LINGKUNGAN - Tahun lalu, sebuah kawasan hutan tropis seukuran Swiss hilang karena penebangan pohon melonjak, menurut penelitian terbaru.
Ini berarti janji politik untuk mengakhiri penggundulan hutan yang disepakati di COP26 oleh para pemimpin dunia sudah keluar jalur.
Hutan seluas 11 lapangan sepak bola hilang setiap menit pada 2022, dengan kehancuran tertinggi terjadi di Brasil.
Namun, tingkat hilangnya hutan di Indonesia yang mengalami penurunan tajam menunjukkan pembalikan tren ini dapat dicapai.
Dalam salah satu momen penting pada pertemuan iklim COP26 pada 2021, lebih dari 100 pemimpin dunia menandatangani Deklarasi Glasgow tentang hutan, di mana mereka berkomitmen untuk bekerja sama "menghentikan dan membalikkan hilangnya hutan dan degradasi lahan pada 2030".
Secara total, para pemimpin dari negara-negara yang mencakup sekitar 85% hutan di dunia mendukungnya.
Termasuk mantan Presiden Brasil Jair Bolsonaro, yang melonggarkan penegakan hukum untuk memungkinkan pembangunan di hutan hujan Amazon.
Pakta Glasgow disepakati setelah perjanjian sebelumnya, yang ditandatangani pada 2014, gagal membendung hilangnya pohon tanpa henti.
Sekarang analisis baru oleh Global Forest Watch menunjukkan bahwa janji baru yang dibuat di Glasgow tidak ditepati.
Hilangnya hutan primer tropis dipandang sangat penting bagi pemanasan global dan keanekaragaman hayati.
Hutan hujan di Brasil, Republik Demokratik Kongo, dan Indonesia, menyerap gas rumah kaca dalam jumlah besar.
Menebang atau membakar hutan yang lebih tua di negara-negara itu menyebabkan karbon yang tersimpan dilepaskan ke atmosfer, menaikkan suhu di seluruh dunia.
Hutan-hutan ini juga penting untuk menjaga keanekaragaman hayati dan mata pencaharian jutaan orang.
Para ilmuwan memperingatkan "jasa ekosistem" hutan-hutan itu tidak dapat dengan mudah digantikan dengan menanam pohon di tempat lain karena hutan-hutan itu telah terbentuk dalam jangka waktu yang lama.
Menurut data baru, yang dikumpulkan oleh University of Maryland, daerah tropis kehilangan 10% lebih banyak hutan hujan primer pada 2022, dibandingkan 2021, dengan total lebih dari 4 juta hektare (hampir 16.000 mil persegi) ditebang atau dibakar.

......

PETUNJUK TUGAS:
[A] Tulis ulang bagian artikel tentang hilangnya hutan tropis, mulai dari "Pakta Glasgow disepakati" hingga "pencaharian jutaan orang.". Ganti "keanekaragaman hayati" dengan "biodiversitas".
[B] Sebutkan semua negara yang disebut dalam artikel tentang hilangnya hutan tropis.
[C] Menurut artikel tentang hilangnya hutan tropis, seberapa luas hutan yang hilang setiap menit pada 2022?

BAHAN YANG DIBERIKAN:
......

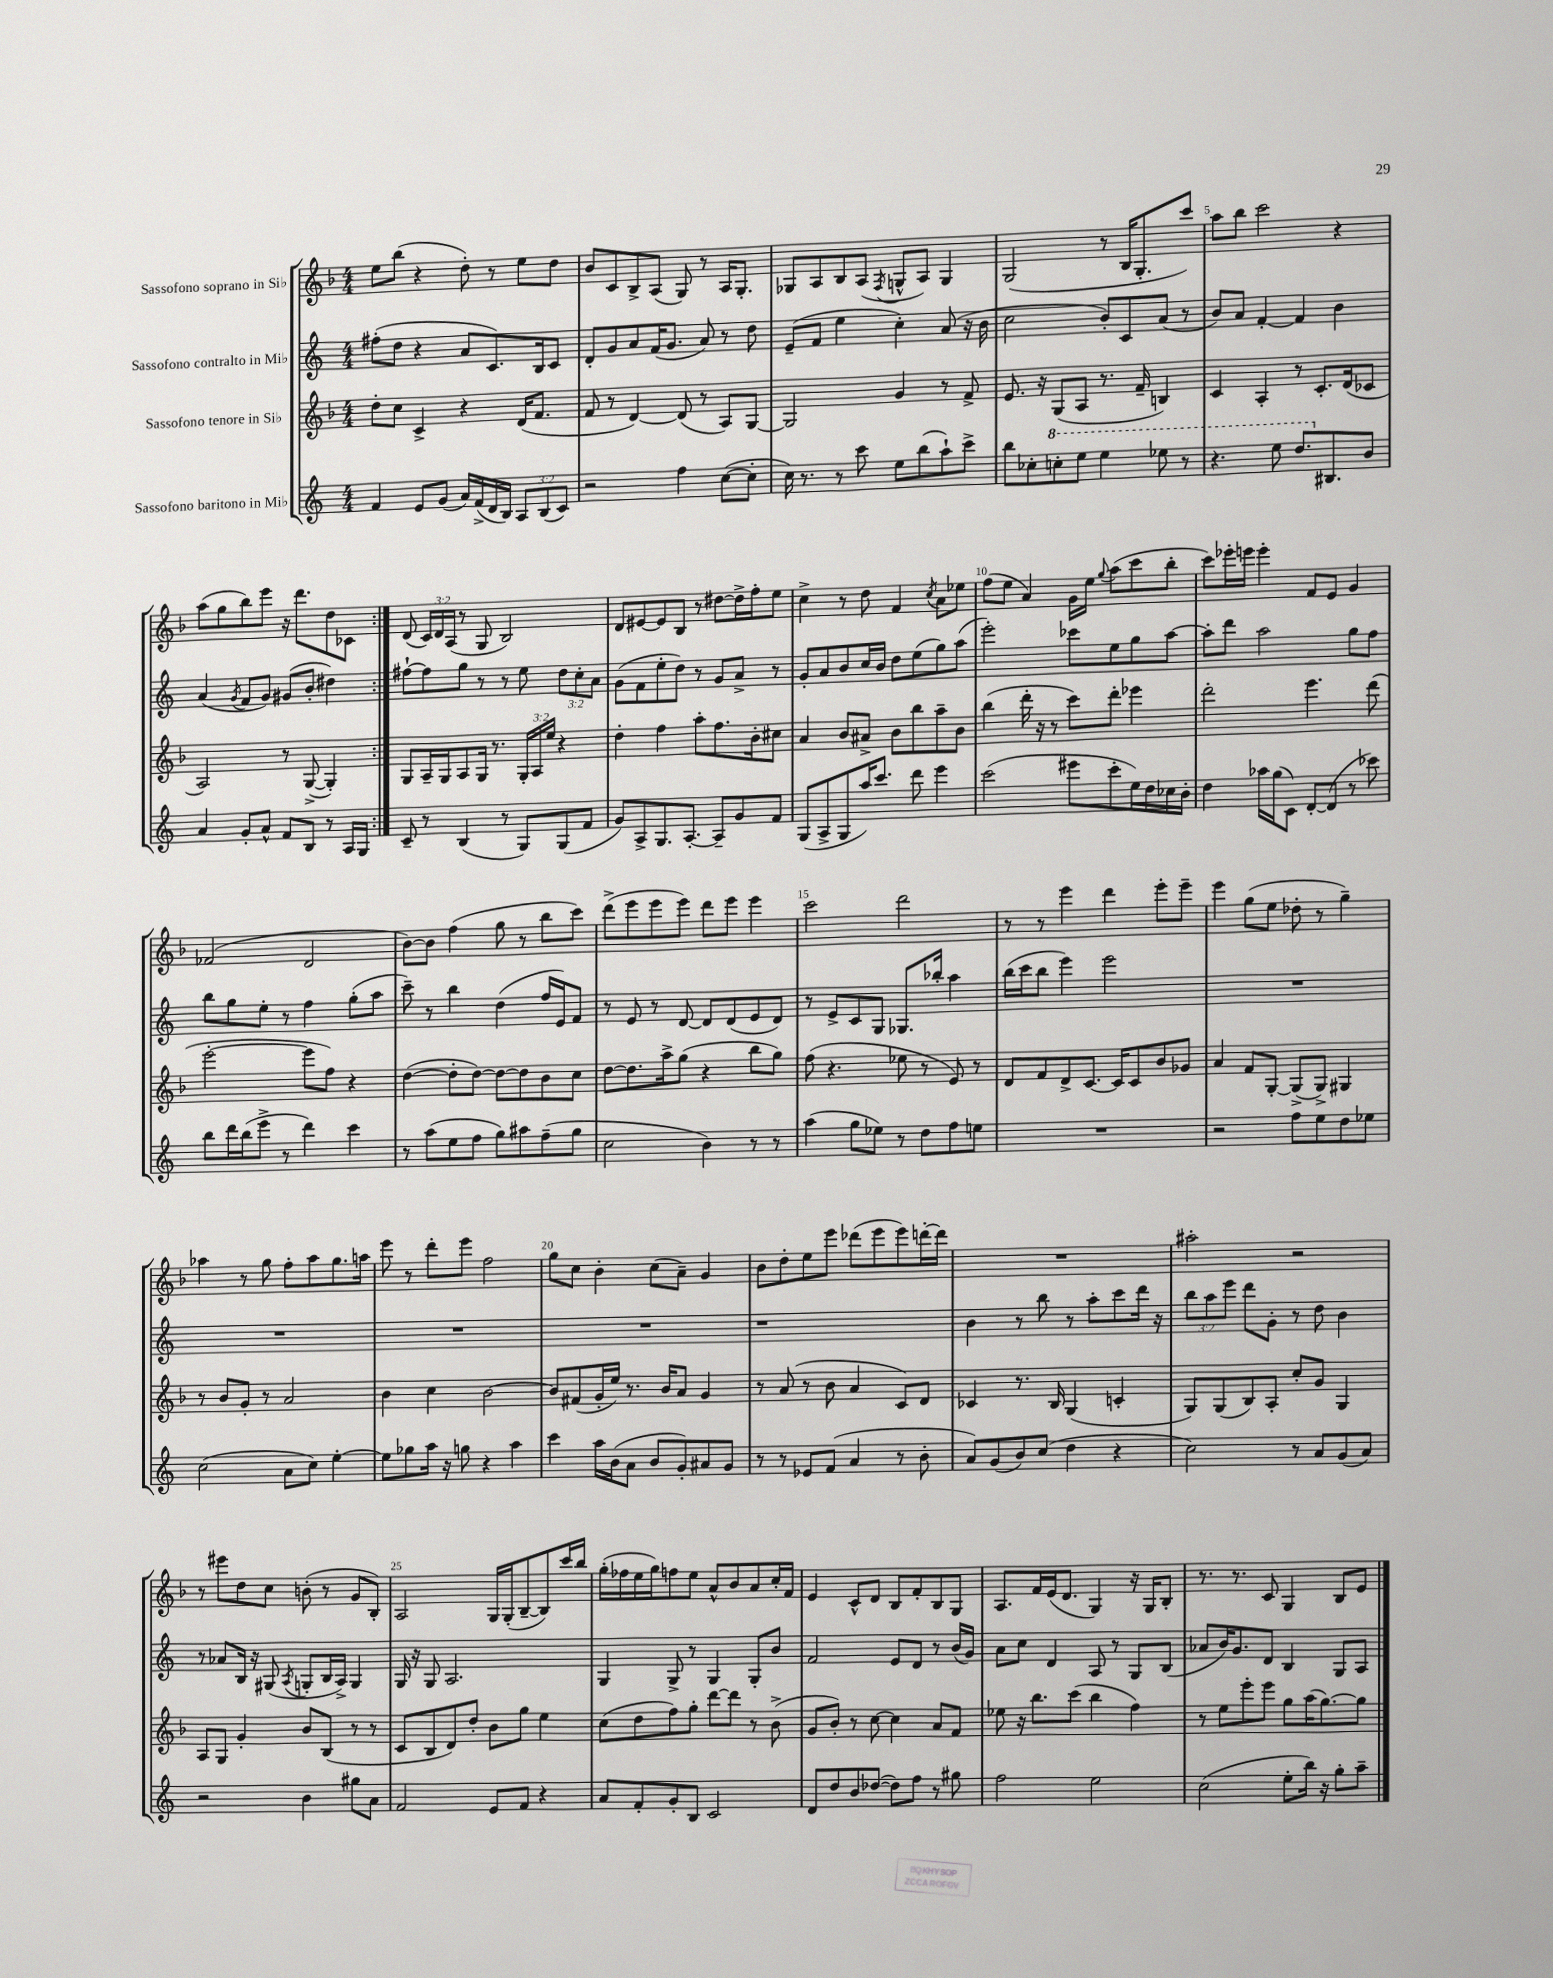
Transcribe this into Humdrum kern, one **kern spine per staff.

......

JAWABAN YANG DIHARAPKAN:
[A]
Pakta Glasgow disepakati setelah perjanjian sebelumnya, yang ditandatangani pada 2014, gagal membendung hilangnya pohon tanpa henti.
Sekarang analisis baru oleh Global Forest Watch menunjukkan bahwa janji baru yang dibuat di Glasgow tidak ditepati.
Hilangnya hutan primer tropis dipandang sangat penting bagi pemanasan global dan biodiversitas.
Hutan hujan di Brasil, Republik Demokratik Kongo, dan Indonesia, menyerap gas rumah kaca dalam jumlah besar.
Menebang atau membakar hutan yang lebih tua di negara-negara itu menyebabkan karbon yang tersimpan dilepaskan ke atmosfer, menaikkan suhu di seluruh dunia.
Hutan-hutan ini juga penting untuk menjaga biodiversitas dan mata pencaharian jutaan orang.

[B] Swiss, Brasil, Indonesia, Republik Demokratik Kongo

[C] Seluas 11 lapangan sepak bola.